Favorite Recent Reads: Dinah

These three books had all of the twists and turns to keep me very entertained last month. Two very different YA fantasies and a suspenseful thriller that were fast reads, but full of juicy secrets, betrayal and fast moving plot points.

The Paris Apartment by Lucy Foley

This was a very juicy thriller, about a woman who flees her troubled life in the UK to stay with her brother at his apartment in Paris. When she shows up, he is missing, things in the apartment seem awry and the other residents aren’t friendly. As she tries to figure out where her brother is and what mysteries live in the luxurious building, she stumbles upon a web of secrets that put her life at risk.

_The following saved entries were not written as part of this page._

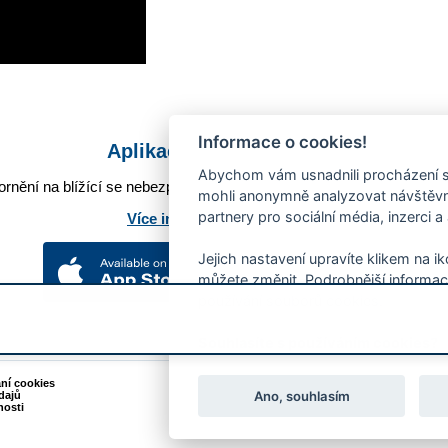
Informace o cookies!
Aplikace Mobilní rozhlas
Abychom vám usnadnili procházení s
rnění na blížící se nebezpečí, odstávky, poruchy a výpadky energií,
mohli anonymně analyzovat návštěvno
partnery pro sociální média, inzerci a
Více informací o aplikaci
Jejich nastavení upravíte klikem na i
můžete změnit. Podrobnější informac
používání souborů cookies.
Souhlasíte s používáním cookies?
ání cookies
Podněty k webovým stránkám
Ano, souhlasím
dajů
Kontakt:
webmaster@zlin.eu
nosti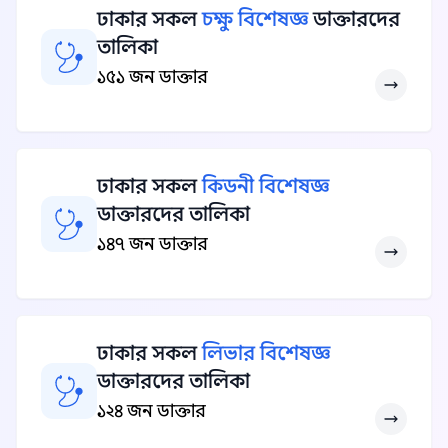
ঢাকার সকল
চক্ষু বিশেষজ্ঞ
ডাক্তারদের
তালিকা
১৫১ জন ডাক্তার
ঢাকার সকল
কিডনী বিশেষজ্ঞ
ডাক্তারদের তালিকা
১৪৭ জন ডাক্তার
ঢাকার সকল
লিভার বিশেষজ্ঞ
ডাক্তারদের তালিকা
১২৪ জন ডাক্তার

This book genuinely surprised me a few times and took extra twists and turns that I didn’t see coming! The protagonist was a little bit annoying and definitely made very dumb choices that put her in danger, but that was pretty much the point of the book, so it helped the plot along at least.

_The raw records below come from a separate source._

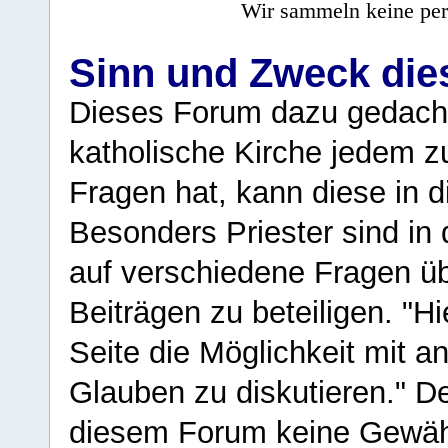
Wir sammeln keine per
Sinn und Zweck di
Dieses Forum dazu gedacht
katholische Kirche jedem z
Fragen hat, kann diese in 
Besonders Priester sind in
auf verschiedene Fragen ü
Beiträgen zu beteiligen. "H
Seite die Möglichkeit mit 
Glauben zu diskutieren." D
diesem Forum keine Gewähr f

Bright Ruined Things by Samantha Cohoe

A YA fantasy loosely based on The Tempest, and set on a magical island owned by a mysterious family that controls the magic and the spirits on the island for profit .The daughter of the former manager of the island is deeply intertwined with the family and their dynamics, best friends with the rebellious granddaughter and in love with the grandson, and desperate to learn how to harness the magic. At their annual First Night celebration when they celebrate the bounty the magic has brought, she finds herself at the center of the intrigue and drama.

This book definitely started slow and built over the course of a single day in a direction that surprised me. I wasn’t sure who in the family could be trusted at any point and enjoyed seeing it all unfold.

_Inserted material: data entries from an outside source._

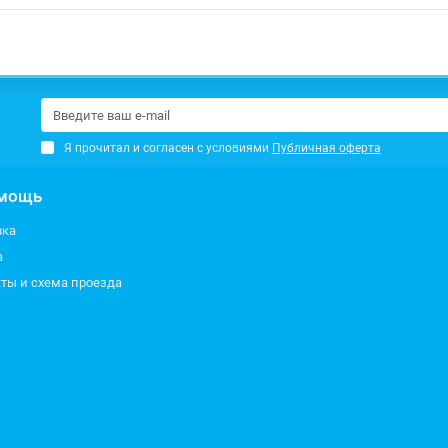
Я прочитал и согласен с условиями
Публичная оферта
мощь
вка
а
ты и схема проезда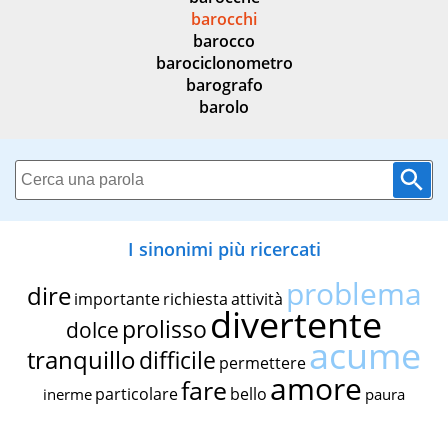
barocchi
barocco
barociclonometro
barografo
barolo
I sinonimi più ricercati
problema
dire
importante
richiesta
attività
divertente
prolisso
dolce
acume
tranquillo
difficile
permettere
amore
fare
particolare
bello
inerme
paura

Castles in Their Bones by Laura Sebastian

Three princesses are triplets, trained by their Empress mother in the ways of espionage and sent to marry into three other royal families and destroy them from within so their mother can take over the continent. As they each journey to their new countries, they make new friends and encounter unforeseen enemies. They try to figure out who to trust and what the larger plan is that they are each playing an important part in.

Personally, I love this type of YA fantasy, where royal teens are falling in love in spite of themselves, uncovering sinister plots and realizing that they are just small parts of something much bigger (so that you want to read the other books in the series!). The end of the book had a few shocking moments, and I really enjoyed how they painted the four distinct kingdoms, and their climates, cultures and traditions.